* **TRY IT**: Your answer should be the exact lines of the data below from the one containing "right hip: (126, 141)" through the one containing "left eye: (47, 70)"; please include nothing else.

-*-*-

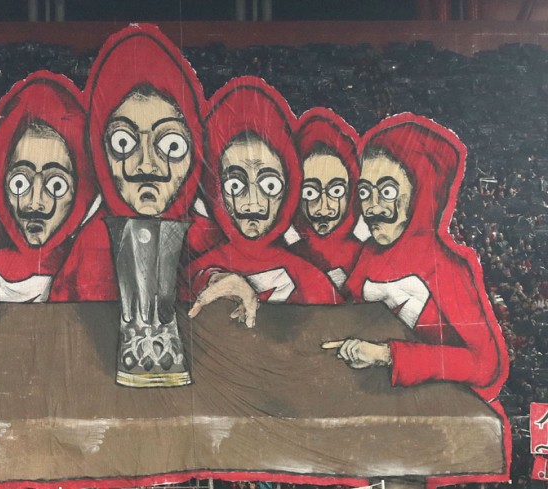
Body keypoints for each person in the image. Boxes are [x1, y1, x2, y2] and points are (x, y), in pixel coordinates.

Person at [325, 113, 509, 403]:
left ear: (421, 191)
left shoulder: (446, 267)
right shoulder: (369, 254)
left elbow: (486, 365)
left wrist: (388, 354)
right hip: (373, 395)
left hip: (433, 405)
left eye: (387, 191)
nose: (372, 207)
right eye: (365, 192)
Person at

-*-*-

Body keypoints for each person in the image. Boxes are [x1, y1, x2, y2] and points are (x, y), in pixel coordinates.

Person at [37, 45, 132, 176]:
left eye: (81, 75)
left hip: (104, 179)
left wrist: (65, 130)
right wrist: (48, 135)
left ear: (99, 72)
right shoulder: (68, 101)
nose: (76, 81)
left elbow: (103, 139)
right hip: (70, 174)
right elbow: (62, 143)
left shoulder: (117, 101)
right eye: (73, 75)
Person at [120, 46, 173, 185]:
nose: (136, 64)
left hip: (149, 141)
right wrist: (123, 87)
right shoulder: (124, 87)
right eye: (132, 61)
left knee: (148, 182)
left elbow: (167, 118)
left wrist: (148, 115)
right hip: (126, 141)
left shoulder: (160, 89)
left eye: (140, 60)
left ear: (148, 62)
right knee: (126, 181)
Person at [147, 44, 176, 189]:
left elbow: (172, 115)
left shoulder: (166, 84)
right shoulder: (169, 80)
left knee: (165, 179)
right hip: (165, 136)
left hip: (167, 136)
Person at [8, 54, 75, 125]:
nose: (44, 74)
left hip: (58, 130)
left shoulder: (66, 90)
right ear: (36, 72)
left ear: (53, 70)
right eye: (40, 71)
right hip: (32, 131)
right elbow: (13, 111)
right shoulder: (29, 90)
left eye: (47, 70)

-*-*-

* **ANSWER FOR THIS EXERCISE**:
right hip: (126, 141)
left shoulder: (160, 89)
left eye: (140, 60)
left ear: (148, 62)
right knee: (126, 181)
Person at [147, 44, 176, 189]:
left elbow: (172, 115)
left shoulder: (166, 84)
right shoulder: (169, 80)
left knee: (165, 179)
right hip: (165, 136)
left hip: (167, 136)
Person at [8, 54, 75, 125]:
nose: (44, 74)
left hip: (58, 130)
left shoulder: (66, 90)
right ear: (36, 72)
left ear: (53, 70)
right eye: (40, 71)
right hip: (32, 131)
right elbow: (13, 111)
right shoulder: (29, 90)
left eye: (47, 70)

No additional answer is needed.